Three-Axis Motion Compensated Crane Head Control
Abstract
Offshore operations can be harsh and demanding and set personnel and equipment at risk. Ships will be exposed to the environmental forces of wind, waves and current, which will influence offshore crane operations considerably. This thesis addresses the use of a crane head, a Three Axis Compensator (TAC), constructed as a Delta parallel robot, to compensate for the motions of the ship in three axes. This type of robot has a rigid and accurate structure, and because of its highly nonlinear nature, advanced control algorithms must be derived. This thesis includes both forward and inverse kinematics for the robot, as well as velocity kinematics and workspace analysis. The kinematics of a full crane system, with the TAC as its head, has also been modelled. To evaluate the control algorithms and to prove the concept of using a Delta parallel robot for motion compensation, two products were made, a simulator and a prototype of the TAC.
A simulator which includes a model of a supply ship, a full scale crane with the TAC as its head has been created. The disturbances perturbed on the system from the elements are translated and rotated to the crane head frame of reference for use in the compensation procedure. PID-regulators are used to control the crane head, and simulations are conducted to verify that the crane head is able to compensate for the motions created by waves, tested at different sea states.

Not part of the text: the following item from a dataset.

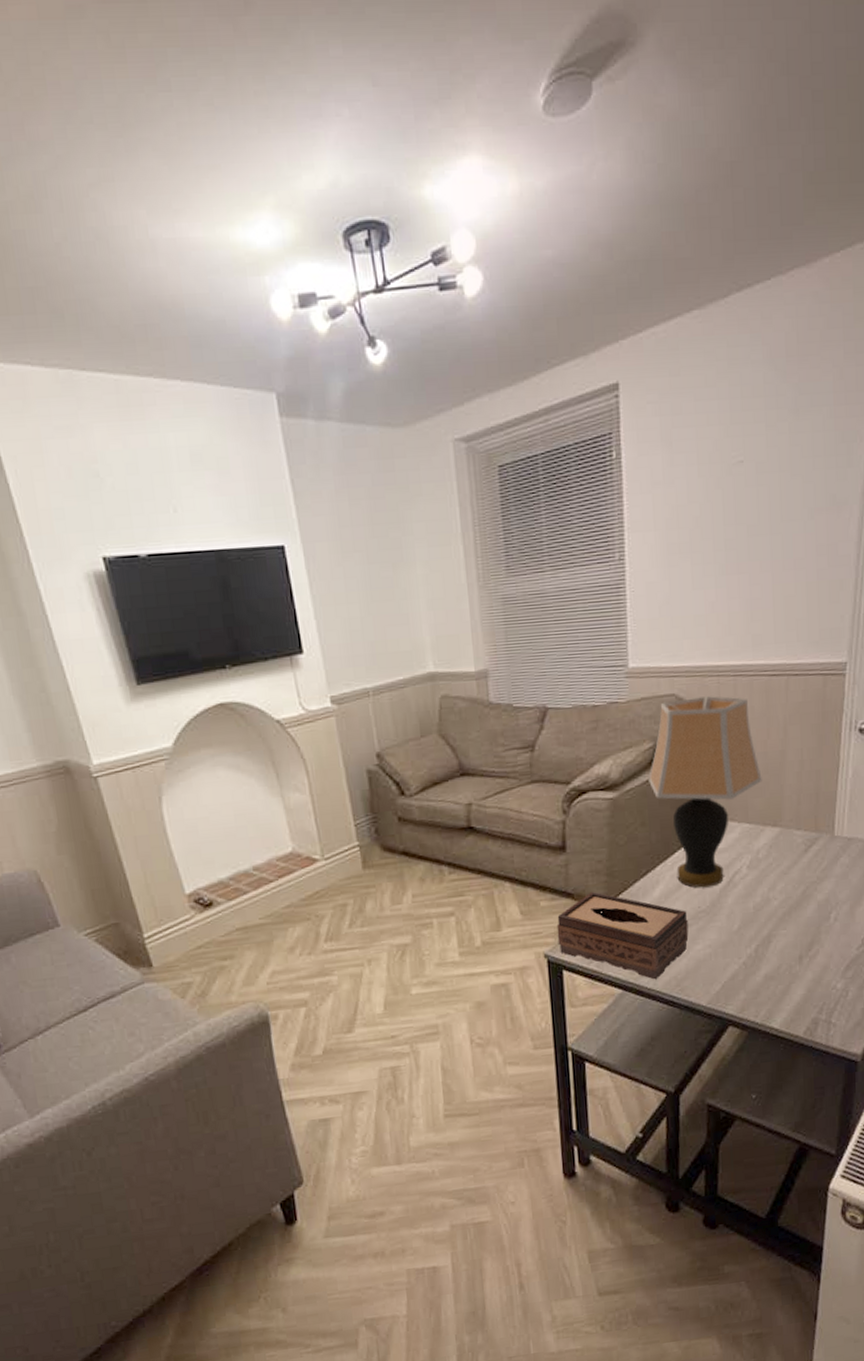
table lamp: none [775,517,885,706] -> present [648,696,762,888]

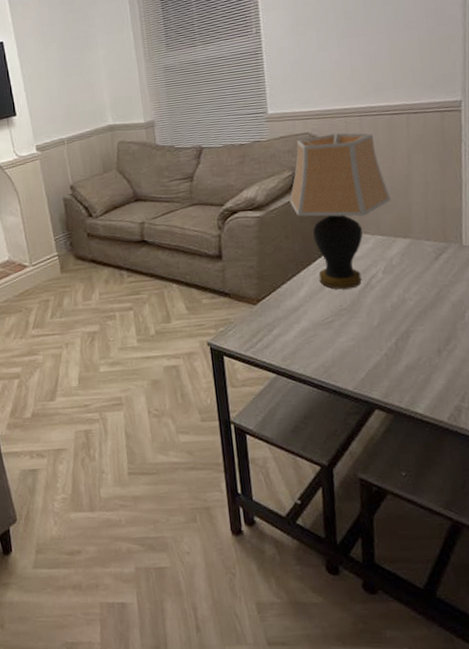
tissue box: present [556,891,689,980] -> none [217,291,333,367]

In addition a small-scale prototype of the TAC has been built. This robot uses two-phase stepper motors to control the position of the Tool Center Point (TCP) which is where the cargo will be suspended. The prototype's body is of 3D-printed plastic parts (ABS), magnets, steel balls and carbon tubes, and an Arduino microcontroller board is used to control the steppers.
The sensor used to track the movements of the TAC is an Inertial Measurement Unit (IMU), which is a unit used to measure linear acceleration and rotational velocity. These signals were thoroughly filtered to avoid measurement noise on the measurements required in the control algorithms. Because of the structure's highly non-linear nature, some of the calculations in the control algorithm are strenuous affairs and are conducted in MATLAB on a computer connected to the Arduino, due to high computational costs.
The subject matter described in this thesis, merging the Delta robot with an IMU into the TAC is a novel application, and as such has resulted in a conference paper at the 10th IFAC Conference on Control Application Marine Systems (CAMS) to be held in Trondheim, Norway September 13-16, 2016.